→ Job 1
Based on the article below, decide whether each statement agrees with it, answering yes or no and quoting the words of the article that decide it: (a) The Diameter standardization process began in the IETF's AAA working group. (b) RADIUS is no longer in use today. (c) The Remote Access Server was found only in garages.

→ Document segment
The 5G Access Gateway Function (AGF): An Evolutionary Tale

Once upon a time, tucked away in a tiny garage in Anytown USA, there was a modest Remote Access Server. Its flickering green lights indicated that the rack of mighty 56K V.90 Modems sitting next to it were busy linking a new wave of Internet users to the wonders of the World Wide Web. But the RS.2321 umbilical bond between the two would soon be severed as the little RAS grew up and acquired its own integrated digital modem capabilities, complete with breakneck T1/E1/PRI interfaces direct to network service providers. The standalone modem’s reign came to an end, and our Remote Access Server made its rightful accession to the Internet gateway throne. And with MAX -- the predominant product during this industry transition, from a small company called Ascend -- the rightful succession was almost assured.


The Remote Access Server was not only found in the garages of middle America, of course. It was primarily racked and stacked en masse within the data centers of larger Internet Service Providers (ISPs) and enterprises wishing to set up early analog or ISDN Virtual Private Networking (VPN) access for remote workers. It was simply an interesting dynamic of that time, where individuals with a modicum of tech savvy could become local Internet points-of-presence (POPs). Together, they served a growing number of local users not willing to be tied to a walled-garden Internet being served up by the likes of AOL or tired of paying for the cost of a long-distance phone call on top of the Internet access charge.  

Thousands would eventually be swallowed up as those same major ISPs evolved and fought for a subscriber base. In the meantime, garage operations around the world made money in the typical way -- by charging subscriber fees greater than the cost of hosting the infrastructure and buying the connections -- or in a more unconventional manner, like being paid by the network operators to terminate calls or serving ads. This latter dynamic led to free Internet offerings.

The Remote Access Server

The Remote Access Server acted as a demarcation and traffic aggregation point between the subscriber and the Internet. It terminated the Layer 2 IP transport protocols established by the dial-up client -- first the Serial Line Internet Protocol (SLIP)2 then the Point-to-Point Protocol (PPP) -- and interacted with external databases for user authentication, authorization and accounting (AAA).3 Authentication was achieved using the sprightly named Password Authentication Protocol (PAP) or Challenge Handshake Authentication Protocol (CHAP) between the user and the RAS. Variations of the old UNIX Terminal Access Controller Access Control System (TACACS) or, later, the Remote Access Dial-In User Service (RADIUS) were employed when the RAS needed to dip into an external database for any part of the AAA process. (See “Backstory” under the footnotes.)

RADIUS has now been superseded by the Diameter protocol for such purposes – not a clever acronym, but simply a play on the word radius. The Diameter standardization process began in the IETF’s AAA working group in late 2000/early 2001 – just as the migration of Internet users from narrowband dial-up to broadband Digital Subscriber Line (DSL) was getting into full swing. So embedded is the Radius protocol, however, it still remains in widespread use even today.

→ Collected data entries
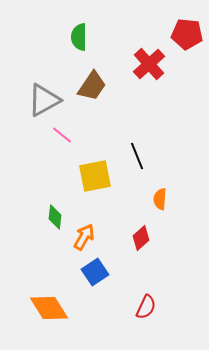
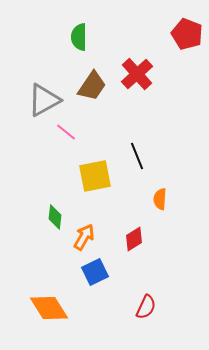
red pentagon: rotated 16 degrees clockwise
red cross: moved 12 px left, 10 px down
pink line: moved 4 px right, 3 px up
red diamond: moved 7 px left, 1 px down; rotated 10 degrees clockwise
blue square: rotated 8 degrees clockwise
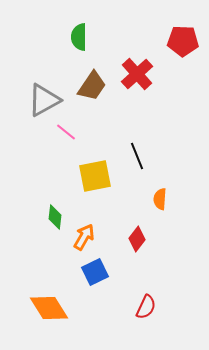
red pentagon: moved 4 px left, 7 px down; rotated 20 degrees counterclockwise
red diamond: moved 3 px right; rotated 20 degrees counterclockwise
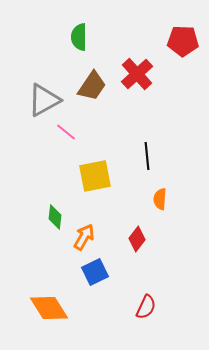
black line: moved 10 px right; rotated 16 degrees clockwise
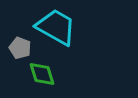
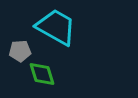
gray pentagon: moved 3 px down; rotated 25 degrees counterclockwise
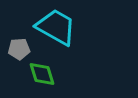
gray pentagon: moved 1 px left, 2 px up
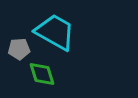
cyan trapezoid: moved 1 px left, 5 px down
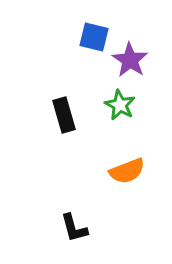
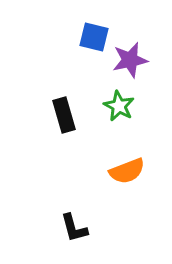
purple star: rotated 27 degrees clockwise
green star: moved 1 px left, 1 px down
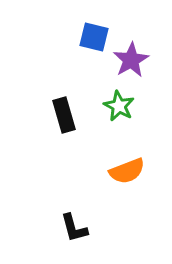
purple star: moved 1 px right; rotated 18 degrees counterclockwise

---

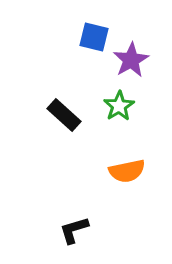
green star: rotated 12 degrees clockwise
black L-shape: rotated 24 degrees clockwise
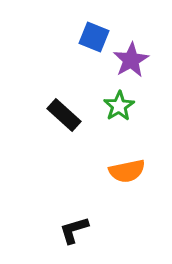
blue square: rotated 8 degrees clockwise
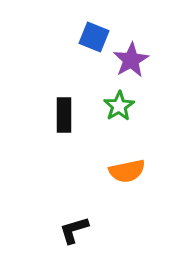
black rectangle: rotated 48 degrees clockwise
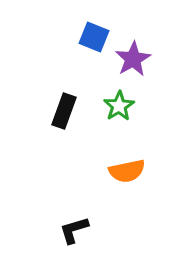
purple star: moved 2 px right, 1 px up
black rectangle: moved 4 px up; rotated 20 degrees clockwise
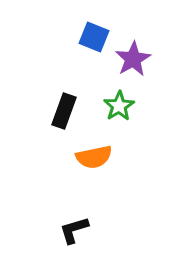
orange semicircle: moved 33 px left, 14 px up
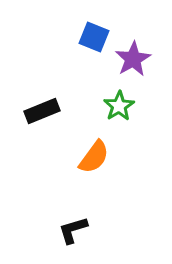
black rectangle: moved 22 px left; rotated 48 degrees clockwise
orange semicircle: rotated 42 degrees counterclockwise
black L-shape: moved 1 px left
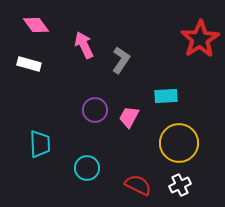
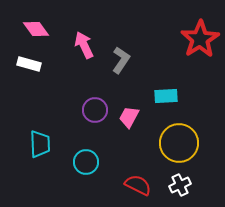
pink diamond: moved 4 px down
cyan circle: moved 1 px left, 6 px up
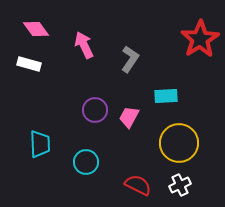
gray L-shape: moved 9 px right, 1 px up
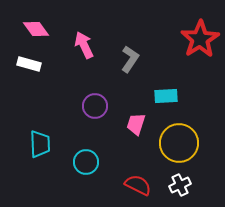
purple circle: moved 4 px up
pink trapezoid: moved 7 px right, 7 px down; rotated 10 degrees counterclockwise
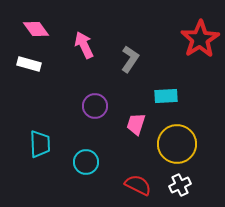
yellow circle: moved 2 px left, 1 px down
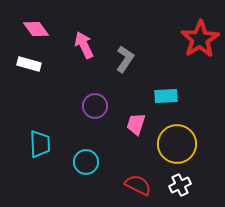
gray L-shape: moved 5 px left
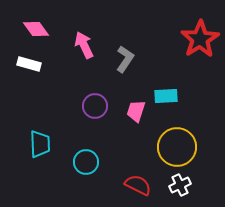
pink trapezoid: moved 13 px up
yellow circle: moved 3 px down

---

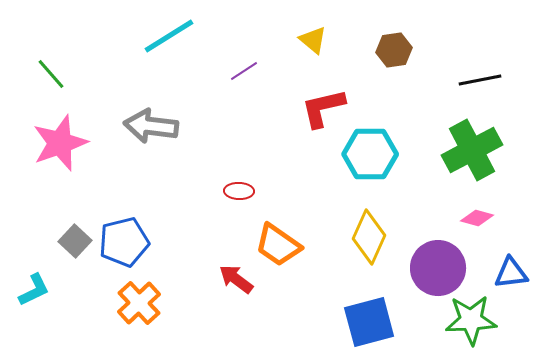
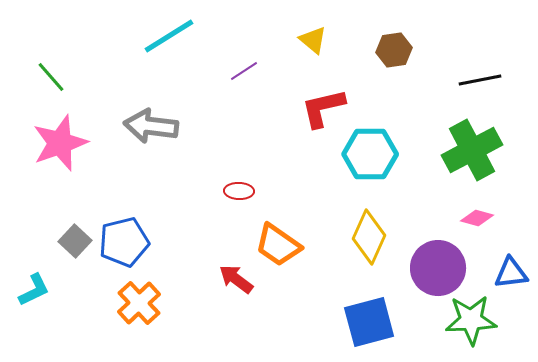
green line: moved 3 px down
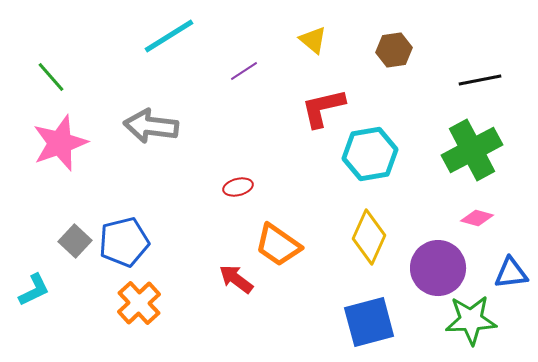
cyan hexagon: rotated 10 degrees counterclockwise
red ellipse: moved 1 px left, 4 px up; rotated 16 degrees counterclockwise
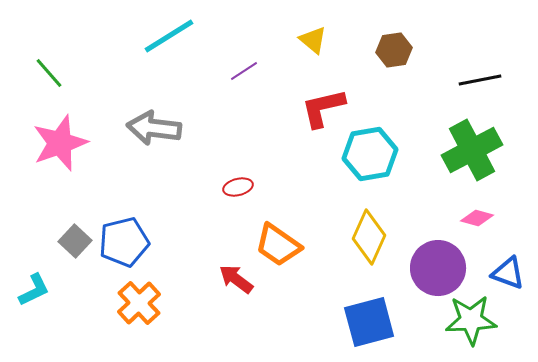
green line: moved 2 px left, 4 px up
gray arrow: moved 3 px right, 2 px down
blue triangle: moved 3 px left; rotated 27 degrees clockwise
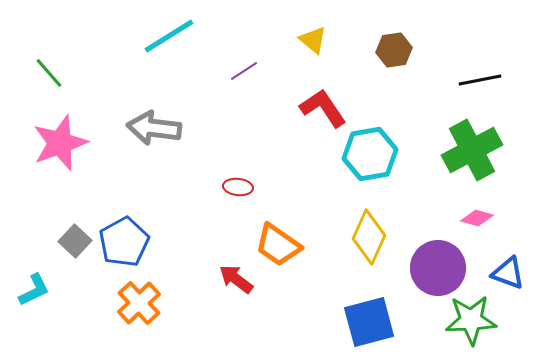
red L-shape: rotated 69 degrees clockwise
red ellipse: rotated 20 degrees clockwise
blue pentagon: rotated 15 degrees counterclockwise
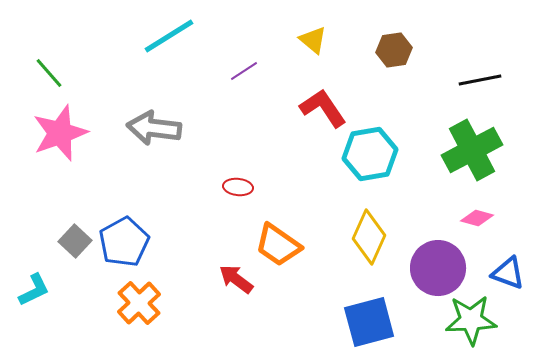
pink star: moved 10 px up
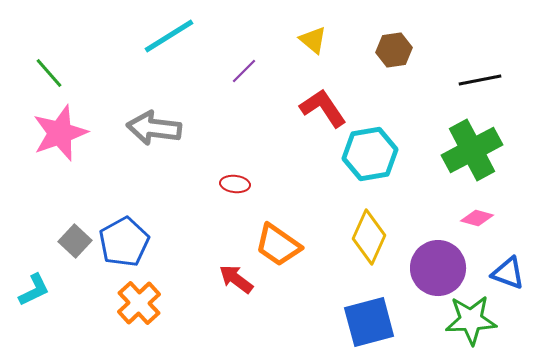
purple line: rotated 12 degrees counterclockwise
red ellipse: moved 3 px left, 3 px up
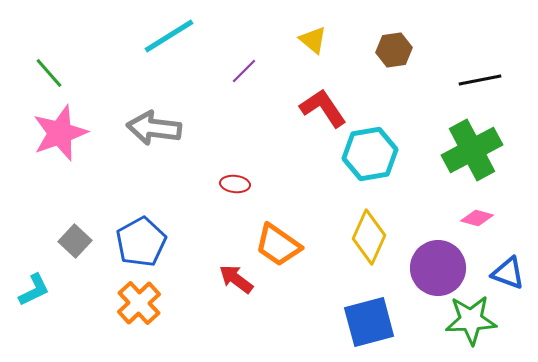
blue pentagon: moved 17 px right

→ Job 2
Retype the lines of the listing above from the line with "red pentagon: rotated 16 degrees clockwise" up to and including the line with "green star: moved 1 px left, 1 px down", leaving out the pictures.

→ Exercise response 1
(a) Yes: "The Diameter standardization process began in the IETF’s AAA working group in late 2000/early 2001"
(b) No: "it still remains in widespread use even today."
(c) No: "The Remote Access Server was not only found in the garages of middle America, of course."

→ Exercise response 2
red pentagon: rotated 16 degrees clockwise
red cross: moved 12 px left, 10 px down
pink line: moved 4 px right, 3 px up
red diamond: moved 7 px left, 1 px down; rotated 10 degrees clockwise
blue square: rotated 8 degrees clockwise
red pentagon: moved 4 px left, 7 px down; rotated 20 degrees counterclockwise
red diamond: moved 3 px right; rotated 20 degrees counterclockwise
black line: moved 10 px right; rotated 16 degrees clockwise
gray pentagon: moved 3 px down; rotated 25 degrees counterclockwise
gray pentagon: moved 1 px left, 2 px up
cyan trapezoid: moved 1 px left, 5 px down
purple star: rotated 27 degrees clockwise
green star: moved 1 px left, 1 px down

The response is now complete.